▶ **Task details**: Reproduce the following rows verbatim, every line in full.

▶ **Stored rows**:
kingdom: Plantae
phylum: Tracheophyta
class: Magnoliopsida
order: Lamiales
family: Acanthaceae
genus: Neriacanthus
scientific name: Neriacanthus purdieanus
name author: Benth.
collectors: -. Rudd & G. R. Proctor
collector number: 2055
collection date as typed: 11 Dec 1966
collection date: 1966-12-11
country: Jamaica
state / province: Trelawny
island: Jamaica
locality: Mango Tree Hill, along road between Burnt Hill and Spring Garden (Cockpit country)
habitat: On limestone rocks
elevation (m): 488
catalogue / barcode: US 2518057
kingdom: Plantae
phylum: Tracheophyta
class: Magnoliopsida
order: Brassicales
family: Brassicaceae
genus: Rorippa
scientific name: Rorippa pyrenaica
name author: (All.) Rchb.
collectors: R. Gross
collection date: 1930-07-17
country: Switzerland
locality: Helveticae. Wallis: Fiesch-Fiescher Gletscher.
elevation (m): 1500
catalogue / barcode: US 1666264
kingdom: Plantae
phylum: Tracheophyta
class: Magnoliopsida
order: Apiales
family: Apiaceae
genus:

▶ **Result of the exercise**:
kingdom: Plantae
phylum: Tracheophyta
class: Magnoliopsida
order: Lamiales
family: Acanthaceae
genus: Neriacanthus
scientific name: Neriacanthus purdieanus
name author: Benth.
collectors: -. Rudd & G. R. Proctor
collector number: 2055
collection date as typed: 11 Dec 1966
collection date: 1966-12-11
country: Jamaica
state / province: Trelawny
island: Jamaica
locality: Mango Tree Hill, along road between Burnt Hill and Spring Garden (Cockpit country)
habitat: On limestone rocks
elevation (m): 488
catalogue / barcode: US 2518057
kingdom: Plantae
phylum: Tracheophyta
class: Magnoliopsida
order: Brassicales
family: Brassicaceae
genus: Rorippa
scientific name: Rorippa pyrenaica
name author: (All.) Rchb.
collectors: R. Gross
collection date: 1930-07-17
country: Switzerland
locality: Helveticae. Wallis: Fiesch-Fiescher Gletscher.
elevation (m): 1500
catalogue / barcode: US 1666264
kingdom: Plantae
phylum: Tracheophyta
class: Magnoliopsida
order: Apiales
family: Apiaceae
genus:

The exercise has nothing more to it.